Old Faithful is a geyser in Yellowstone that erupts every 44 to 125 minutes (according to [Wikipedia](https://en.wikipedia.org/wiki/Old_Faithful)). People are [often told that the geyser erupts every hour](http://yellowstone.net/geysers/old-faithful/), but in fact the waiting time between eruptions is more variable. Let's take a look.

In [None]:
old_faithful = Table.read_table('old_faithful.csv')
old_faithful

The column 'waiting' corresponds to waiting times between eruptions.  For example, the time between the end of the first eruption (the first eruption lasted 3.6 minutes) and the beginning of the second eruption is 79 minutes. Below `waiting_times` is assigned to an array of 272 consecutive waiting times between eruptions, taken from a classic 1938 dataset.

In [None]:
waiting_times = old_faithful.column('waiting')
waiting_times

##### **Question 6.1. (3 pts)**  Assign the names `shortest`, `longest`, and `average` so that the `print` statement is correct. 

In [None]:
shortest = ...
longest = ...
average = ...

print("Old Faithful erupts every", shortest, "to", longest, "minutes and every", average, "minutes on average.")

In [None]:
grader.check("q61")

**Question 6.2. (2 pts)** Assign `biggest_decrease` to the biggest decrease in waiting time between two consecutive eruptions. For example, the third eruption occurred after 74 minutes and the fourth after 62 minutes, so the decrease in waiting time was 74 - 62 = 12 minutes.

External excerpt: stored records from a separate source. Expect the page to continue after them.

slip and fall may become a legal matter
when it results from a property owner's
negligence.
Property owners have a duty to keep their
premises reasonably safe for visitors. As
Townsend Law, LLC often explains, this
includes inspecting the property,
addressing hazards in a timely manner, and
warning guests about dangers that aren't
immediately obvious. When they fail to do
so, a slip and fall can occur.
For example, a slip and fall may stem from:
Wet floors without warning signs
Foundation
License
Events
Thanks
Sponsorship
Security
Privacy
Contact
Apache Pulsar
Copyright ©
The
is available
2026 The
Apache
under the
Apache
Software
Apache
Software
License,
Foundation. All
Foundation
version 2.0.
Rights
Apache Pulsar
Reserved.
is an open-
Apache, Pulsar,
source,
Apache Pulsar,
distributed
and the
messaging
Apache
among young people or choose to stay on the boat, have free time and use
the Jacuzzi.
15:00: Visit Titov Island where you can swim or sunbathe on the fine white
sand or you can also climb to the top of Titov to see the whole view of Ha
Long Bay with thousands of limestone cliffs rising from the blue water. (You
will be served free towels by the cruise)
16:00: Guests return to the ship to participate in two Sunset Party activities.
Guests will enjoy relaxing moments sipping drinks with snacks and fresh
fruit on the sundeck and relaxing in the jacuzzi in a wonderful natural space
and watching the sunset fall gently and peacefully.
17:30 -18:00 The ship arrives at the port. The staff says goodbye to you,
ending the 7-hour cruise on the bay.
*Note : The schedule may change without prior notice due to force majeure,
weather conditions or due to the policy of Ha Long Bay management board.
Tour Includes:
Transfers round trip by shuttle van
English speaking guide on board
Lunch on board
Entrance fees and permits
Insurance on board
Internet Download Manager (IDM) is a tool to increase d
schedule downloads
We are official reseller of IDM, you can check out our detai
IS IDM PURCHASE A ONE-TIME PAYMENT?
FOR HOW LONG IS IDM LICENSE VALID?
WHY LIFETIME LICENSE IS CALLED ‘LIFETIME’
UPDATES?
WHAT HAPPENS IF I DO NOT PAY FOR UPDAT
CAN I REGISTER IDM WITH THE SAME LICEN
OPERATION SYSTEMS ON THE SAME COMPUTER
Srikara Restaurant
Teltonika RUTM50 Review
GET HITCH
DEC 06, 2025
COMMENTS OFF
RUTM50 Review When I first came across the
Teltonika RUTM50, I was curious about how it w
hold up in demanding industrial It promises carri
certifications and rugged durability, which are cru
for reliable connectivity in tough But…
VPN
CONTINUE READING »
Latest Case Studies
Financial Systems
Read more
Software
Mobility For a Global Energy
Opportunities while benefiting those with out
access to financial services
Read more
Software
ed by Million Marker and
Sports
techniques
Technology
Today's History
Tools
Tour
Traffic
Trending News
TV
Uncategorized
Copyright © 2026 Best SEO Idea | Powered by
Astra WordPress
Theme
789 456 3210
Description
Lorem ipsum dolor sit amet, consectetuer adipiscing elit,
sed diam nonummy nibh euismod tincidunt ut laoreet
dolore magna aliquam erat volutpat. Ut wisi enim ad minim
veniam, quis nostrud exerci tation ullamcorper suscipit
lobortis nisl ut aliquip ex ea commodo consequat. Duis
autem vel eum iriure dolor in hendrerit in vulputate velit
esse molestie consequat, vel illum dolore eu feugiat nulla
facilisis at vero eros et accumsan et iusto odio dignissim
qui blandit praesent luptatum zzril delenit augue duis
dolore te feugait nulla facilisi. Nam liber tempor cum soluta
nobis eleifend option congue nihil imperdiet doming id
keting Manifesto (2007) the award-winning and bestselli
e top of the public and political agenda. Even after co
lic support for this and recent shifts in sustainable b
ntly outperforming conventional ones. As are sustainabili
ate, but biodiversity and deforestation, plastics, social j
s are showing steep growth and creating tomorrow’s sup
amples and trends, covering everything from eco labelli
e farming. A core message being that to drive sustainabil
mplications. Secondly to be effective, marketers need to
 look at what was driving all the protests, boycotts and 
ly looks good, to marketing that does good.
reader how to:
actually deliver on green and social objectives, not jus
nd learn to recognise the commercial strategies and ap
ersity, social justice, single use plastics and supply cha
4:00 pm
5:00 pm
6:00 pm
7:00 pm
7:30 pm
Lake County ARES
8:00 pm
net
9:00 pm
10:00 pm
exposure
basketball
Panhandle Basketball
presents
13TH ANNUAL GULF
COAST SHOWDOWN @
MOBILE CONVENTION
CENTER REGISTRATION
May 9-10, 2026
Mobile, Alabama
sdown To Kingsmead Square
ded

*Hint*: We want to return the absolute value of the biggest decrease.

*Note*: `np.diff()` calculates the difference between subsequent values in an array. For example, calling `np.diff()` on the array `make_array(1, 8, 3, 5)` evaluates to `array([8 - 1, 3 - 8, 5 - 3])`, or `array([7, -5, 2])`.


In [None]:
# np.diff() calculates the difference between subsequent values in a NumPy array.
differences = np.diff(waiting_times)
biggest_decrease = ...
biggest_decrease

In [None]:
grader.check("q62")

**Question 6,3. (4 pts)** The `faithful_with_eruption_nums` table contains two columns: `eruption_number`, which represents the number of that eruption, and `waiting`, which represents the time spent waiting after that eruption. For example, take the first two rows of the table:

| eruption number | waiting |
|-----------------|---------|
| 1               | 79      |
| 2               | 54      |

We can read this as follows: after the first eruption, we waited 79 minutes for the second eruption. Then, after the second eruption, we waited 54 minutes for the third eruption.  So we waited a total of 133 minutes between the first and the third eruptions.  

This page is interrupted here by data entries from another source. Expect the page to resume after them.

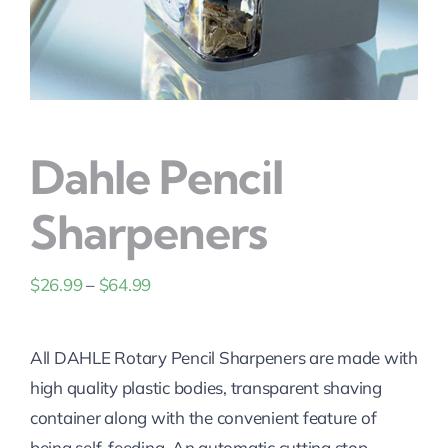
Solutions
Dahle Pencil
Sharpeners
Price
$
26.99
–
$
64.99
range:
$26.99
All DAHLE Rotary Pencil Sharpeners are made with
through
high quality plastic bodies, transparent shaving
$64.99
container along with the convenient feature of
being self-feeding. An automatic cutting stop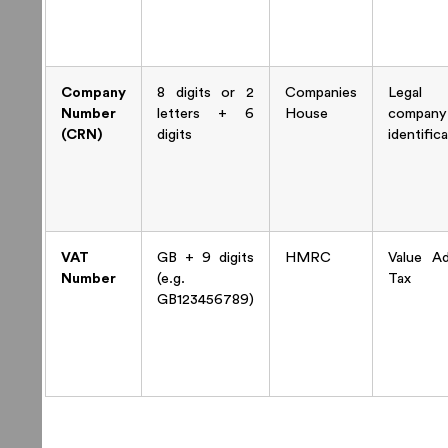
Company
8 digits or 2
Companies
Legal
Number
letters + 6
House
company
(CRN)
digits
identific
VAT
GB + 9 digits
HMRC
Value A
Number
(e.g.
Tax
GB123456789)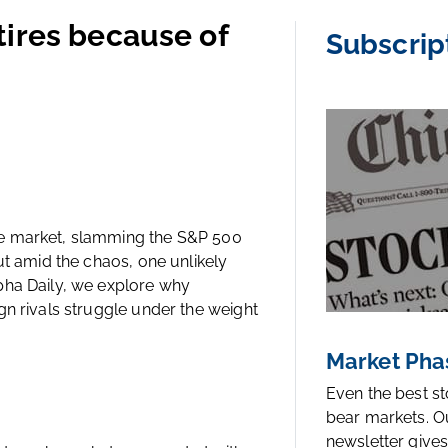
tires because of
Subscrip
he market, slamming the S&P 500
ut amid the chaos, one unlikely
pha Daily, we explore why
gn rivals struggle under the weight
Market Pha
Even the best s
bear markets. O
newsletter gives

Suppose Oscar and Wendy started watching Old Faithful at the start of the first eruption. Assume that they watch until the end of the tenth eruption. For some of that time they will be watching eruptions, and for the rest of the time they will be waiting for Old Faithful to erupt. How many minutes will they spend waiting for eruptions? 

*Hint #1:* You can start by using the `take` method on the table `faithful_with_eruption_nums`. 

*Hint #2:* `first_nine_waiting_times` must be an array.


In [None]:
faithful = old_faithful.drop("eruptions")
faithful_with_eruption_nums = faithful.with_column("eruption number", np.arange(faithful.num_rows) + 1).select(1, 0)
faithful_with_eruption_nums

In [None]:
first_nine_waiting_times = ...
total_waiting_time_until_tenth = ...
total_waiting_time_until_tenth

In [None]:
grader.check("q63")

---

To double-check your work, the cell below will rerun all of the autograder tests.

In [None]:
grader.check_all()

## 7. Save, Download, and Submit

Good job!  You've completed Homework 2!

Please save your notebook, download a pdf version of the notebook, and submit it to Gradescope (see instructions in Homework 1).